One of the meanings of the word “calculated” is “planned or contrived to accomplish a purpose.” See 196 Webster’s Ninth New Collegiate Dictionary. Is this Court’s majority opinion implicitly holding that the trial judge in this cause “planned or contrived” to deprive the appellant of a fair and impartial trial when he refused the appellant’s requested charge on criminal trespass? When this same trial judge instructed the jury on mistake of fact? In light of the evidence, the jury charge that was given, the state of the evidence, including the contested issues and weight of probative evidence, the argument of counsel, how can anyone who subscribes to “Alman-za the Terrible”, but a majority of this Court, say that the appellant was deprived of a fair and impartial trial? Deprived of due process and due course of law? How can anyone say that the appellant’s testimony that went to the offense of criminal trespass was cogent and overwhelming? Was it even reasonable? Did it present a theory which a reasonable mind could entertain, or was it only testimony that was remotely calculated to destroy the State’s case when considered in connection with the other testimony in the case, as well as the charge as a whole? “These are all important matters to be considered in passing upon the [degree of harm] in the omission.” “Almanza the Terrible”, at pp. 173-174.
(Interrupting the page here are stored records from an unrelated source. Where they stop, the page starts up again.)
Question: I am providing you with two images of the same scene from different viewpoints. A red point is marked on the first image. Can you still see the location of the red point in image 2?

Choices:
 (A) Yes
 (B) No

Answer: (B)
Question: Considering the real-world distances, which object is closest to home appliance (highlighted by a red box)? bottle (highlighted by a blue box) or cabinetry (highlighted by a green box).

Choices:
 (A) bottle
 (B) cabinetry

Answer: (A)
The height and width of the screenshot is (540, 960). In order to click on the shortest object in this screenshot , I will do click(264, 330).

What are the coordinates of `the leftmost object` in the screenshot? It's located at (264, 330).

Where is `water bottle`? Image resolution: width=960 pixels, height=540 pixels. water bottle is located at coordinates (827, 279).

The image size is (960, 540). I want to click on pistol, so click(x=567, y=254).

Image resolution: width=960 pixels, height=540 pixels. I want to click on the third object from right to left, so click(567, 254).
*643I find that under the test enunciated by a majority of this Court in “Almanza the Terrible” the trial judge’s error was harmless. In this instance, the jury, was instructed in the abstract on the definition of the word “intentionally”. The jury also was instructed that if it did believe or had a reasonable doubt that the appellant committed the offense of burglary of habitation “with intent to commit theft” it was to return a verdict of not guilty. The jury was further instructed that if it believed or had a reasonable doubt that when the appellant entered the habitation he was then acting “under a mistaken belief that he was acting to assist the property owner or occupant” it was to acquit him. Putting all of these instructions together, it is difficult for me to understand how under “Almanza the Terrible” the refusal to give the requested instruction was harmful error.
For the moment, let us assume that the trial judge had given the instruction over objection. Would such have constituted reversible error under this Court’s majority opinion of “Almanza the Terrible”? I do not think so because had the jurors followed the court’s instructions to the letter, indeed we must presume they would have, see Cobarrubio v. State, 675 S.W.2d 749, 752 (Tex.Cr.App.1983), the jury in this cause would never have reached the issue whether the appellant was guilty of the offense of criminal trespass. Thus, when the jury in this cause found the appellant guilty of the offense of burglary of a habitation, it had no occasion to deliberate whether the appellant might have been guilty of any lesser offense. Under “Al-manza the Terrible”, the trial judge’s error in refusing the appellant’s requested instruction on the offense of criminal trespass was harmless to the appellant. Cf. Thomas v. State, 587 S.W.2d 707 (Tex.Cr.App.1979).
If the majority of this Court intends to give the objected to charge error test that was enunciated in this Court’s majority opinion of “Almanza the Terrible” the meaning it deserves, it should apply that test with vigor, so that the members of the bench and bar of this State will truly appreciate the monster that a majority of this Court turned loose upon the criminal justice system of this State when it decided “Almanza the Terrible”.
For all of the above and foregoing reasons, I concur in the result that the majority reaches, that the trial judge committed reversible error in not giving the requested instruction on the offense of criminal trespass, but dissent to the majority’s refusal to give meaning to this Court’s majority opinion of “Almanza the Terrible”.